Jon: In the boardroom, Gene, once you de-list an asset, you don’t just bring it back the next quarter. The Liberal Party has run the numbers and they have decided—they looked at them and said the Jewish community is not necessary to hit their electoral targets. The Conservatives can pick up all the scraps. They swapped moral clarity for opportunity cost. And what does that mean for the next election? I think it means—I’ll pardon myself here—it means that we have entered the “find out” era of things, and I’m sure that you know that’s usually preceded by the “F around” era. This is going to be a roost that comes home for them. Conservatives haven’t just won the community; they’ve moved into the Liberal house HQ in this sense. Once a community realizes they’re being treated as a variable cost that can be cut as an asset underperforming, they don’t just switch their vote; they change their political DNA. This is a bankruptcy that can’t be recovered from, and it’s really truly shameful and it is concerning to say the least.

Gene: You know, a couple of my regulars—for example, the most opinionated woman in Canada, Sue-Ann Levy is on with me every Monday, and Peter Sherman, he’s on sick leave right now, he’s usually with me on Thursday—both she and her wife, and Sherman and his wife, have documented stories of so many Jewish people in Canada who are seriously thinking, or who have seriously thought, of just leaving Canada, period, and either moving back to Israel or moving somewhere else where they feel safer. And you know, when Sue-Ann Levy was in Israel, the people there who live permanently in Israel are very aware of anti-Semitism in Canada, and frankly, they can’t believe what’s going on here. Have you ever thought of that yourself?

Jon: It’s been a thought process that I’ve been having since October the 7th, quite frankly, as to whether or not this is the country that I thought would be a place that would always provide refuge and safety and security. And would the neighbors across the street be the ones to go and squander me and my family away in an attic if things actually came to the absolute worst? And I’ve been having misgivings about how solid and safe I thought that things were in the past. And you know, there’s an organization called Lektolsa in Tulsa, Oklahoma, right now that is trying to brand itself as a refuge for Jewish Canadians to seek, you know, safety in that promised land in the southern United States. It’s a really bad state that Canada is leading the world in anti-Semitism. We have such a small population comparatively—the Jewish population is 1% of the country—yet we’re dealing with this at the highest levels. And I don’t understand how a country with a Charter and the Liberal, the natural governing party of the country for gosh sakes, right, that likes to profess to be all the things for everyone to protect everyone, has just decided to turn their backs on this community. And it’s scary, Gene. It’s sad.

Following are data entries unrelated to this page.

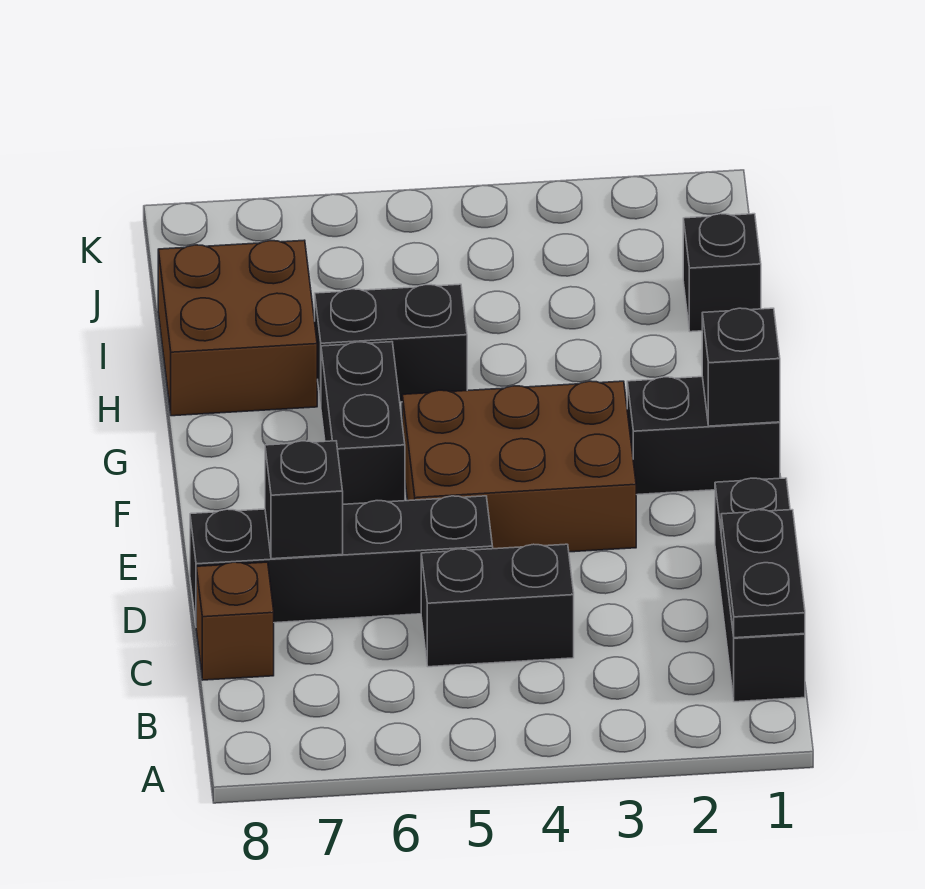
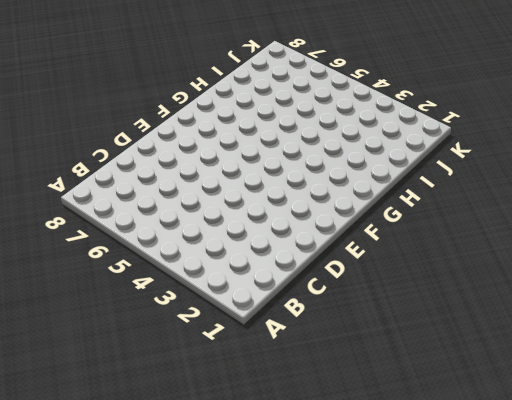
none -> black 1x3 brick [715,478,805,702]
none -> black 1x2 brick [421,544,574,667]
none -> brown 1x1 brick [196,562,274,680]

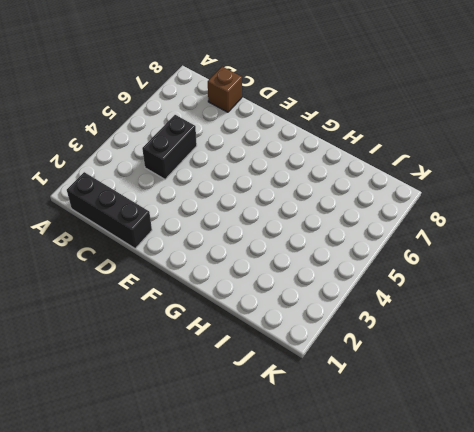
none -> black 1x4 brick [190,496,493,623]
none -> brown 2x3 brick [402,381,636,552]
none -> black 1x2 brick [627,377,780,495]

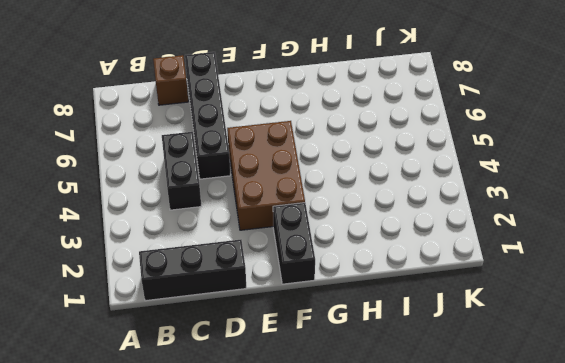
none -> black 1x2 brick [321,342,405,504]
none -> black 1x2 brick [315,284,467,404]
none -> brown 2x2 brick [158,240,317,416]

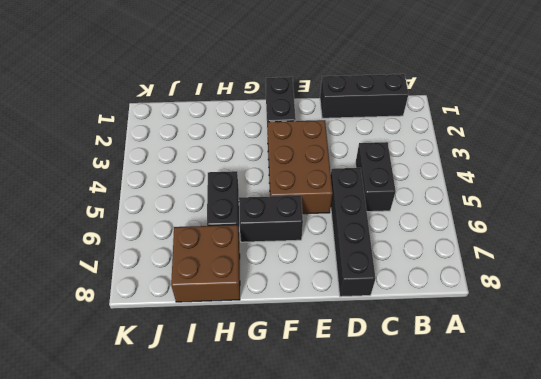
none -> brown 1x1 brick [196,562,274,680]
none -> black 1x1 brick [683,214,761,332]
none -> black 1x2 plate [721,510,805,638]

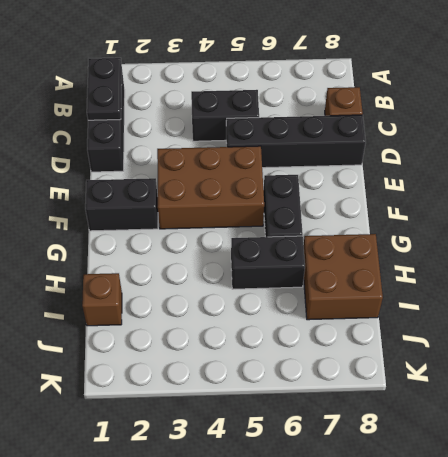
brown 1x1 brick [82,273,122,326] -> black 1x1 brick [683,214,761,332]
none -> black 1x1 brick [265,441,343,559]
none -> black 1x1 brick [702,308,780,426]

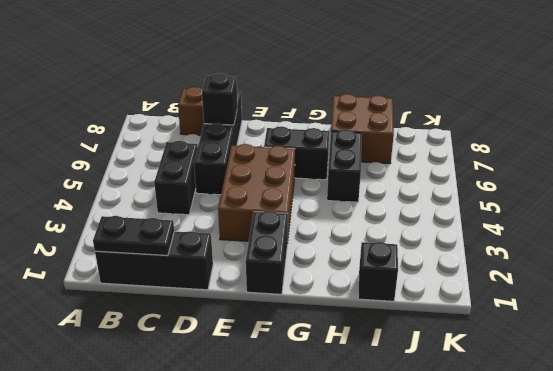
none -> black 1x1 brick [702,308,780,426]

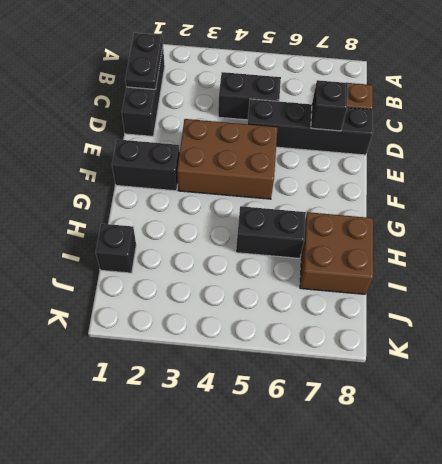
none -> black 1x2 brick [321,342,405,504]
none -> black 1x1 brick [702,308,780,426]

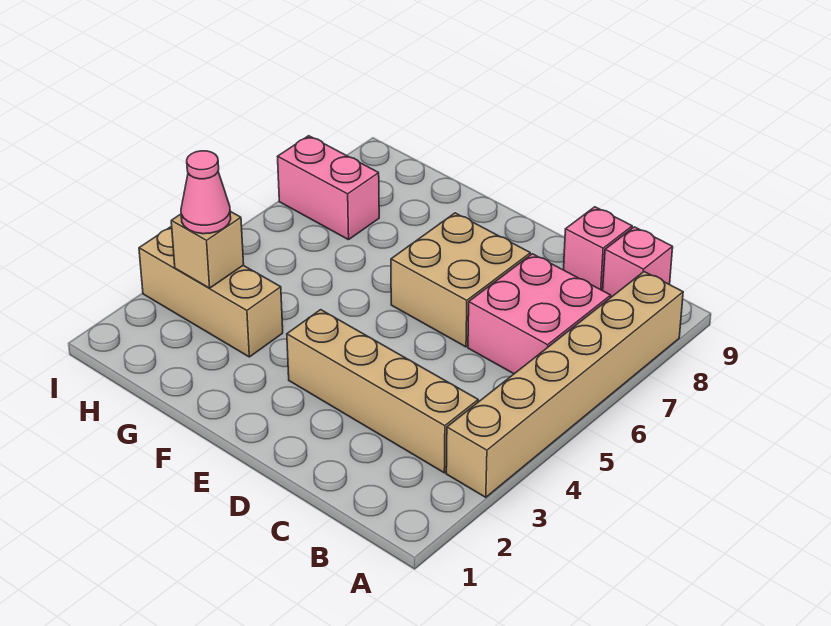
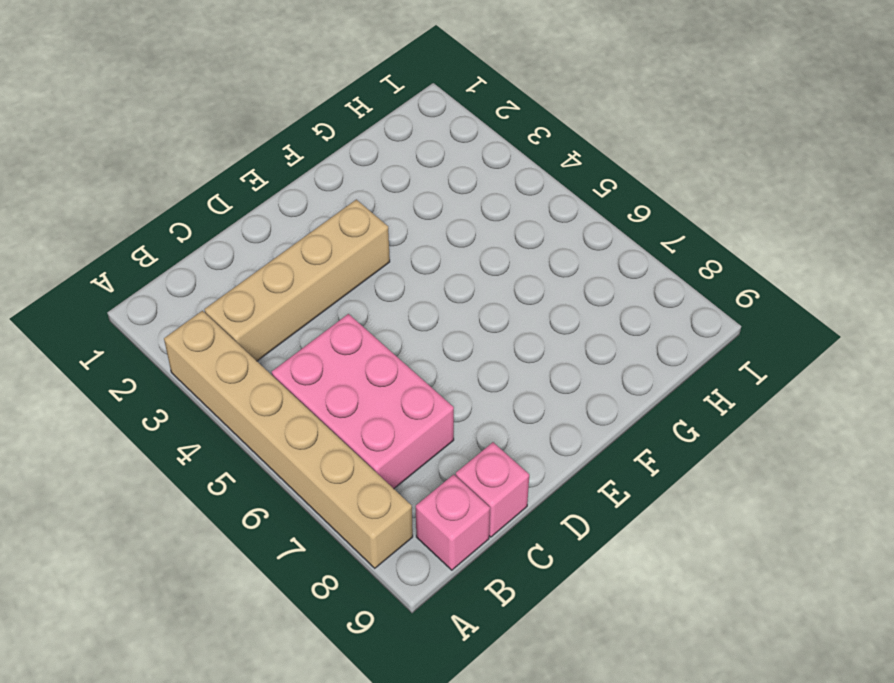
pink 2x3 brick [272,314,454,489] -> pink 2x2 brick [468,254,611,374]
none -> tan 2x2 brick [391,213,530,347]
none -> tan 1x3 brick [139,226,283,357]

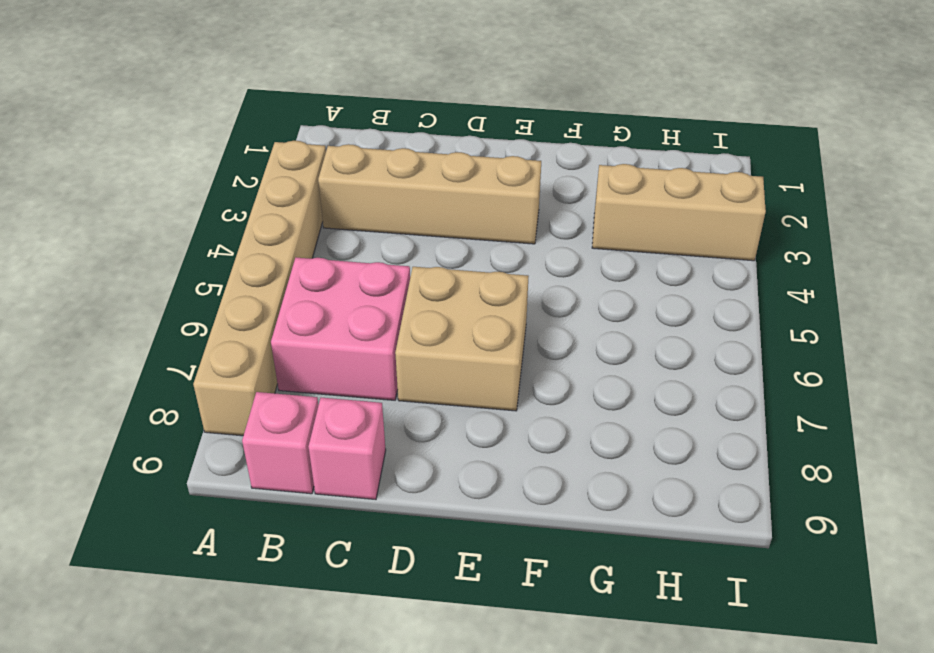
none -> pink 1x2 brick [278,136,379,240]
none -> tan 1x1 brick [171,211,244,288]

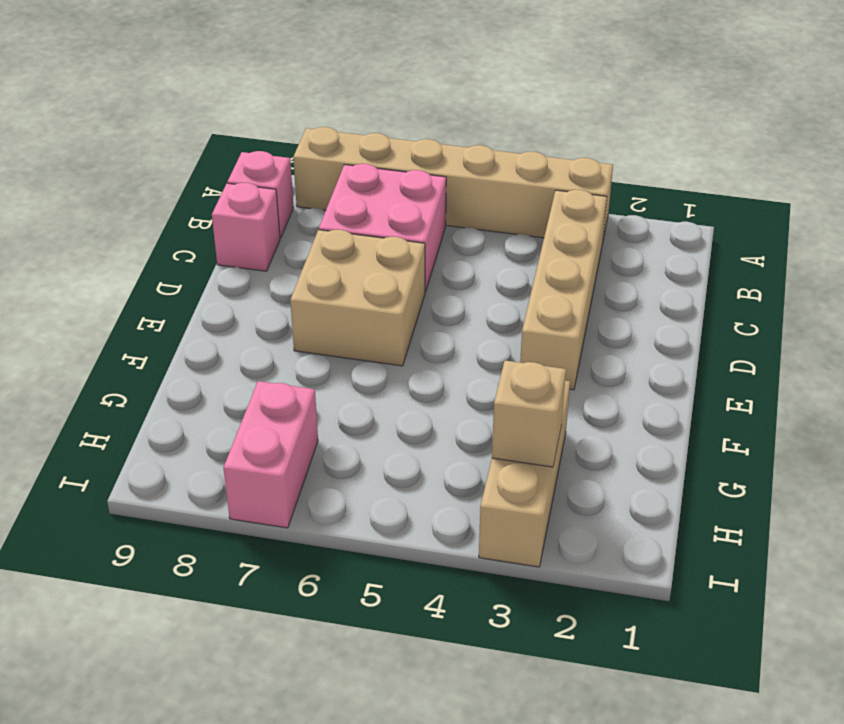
none -> pink 1x1 cone [181,151,231,234]

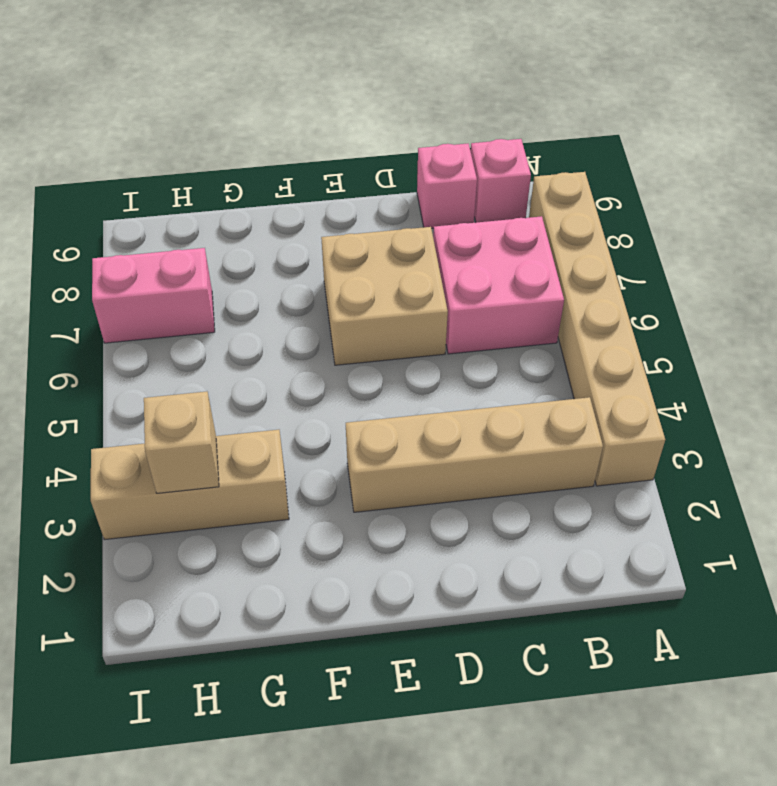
none -> pink 1x1 cone [181,151,231,234]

Gene: It is. And I hear the same comment over and over again. You know, we were supposed to never forget; right now is never forget.

Jon: Right now is, yeah. It’s never forget is never again is right now. We’re living through this. In response to the highest slaughter of Jews since the Holocaust, we in Canada and Jews across the world quite frankly have seen the highest incidence of Jew hate. But what people need to remember is that just while today it is the Jews, tomorrow it can be you. Do you think that your community is safe? Do you think that your community might one day be told by the government that “No, you don’t matter in a special way anymore in terms of your protection or your safety and we’re just going to look the other way, good luck fend for yourselves”? And you know what? If you decide that this country isn’t for you, well then you know, you can pack your bags and get out.

Gene: Nice job this morning, Jon. Appreciate the analysis.

Jon: Thank you so much.

Gene: Okay, there he goes. Jon Liedtke.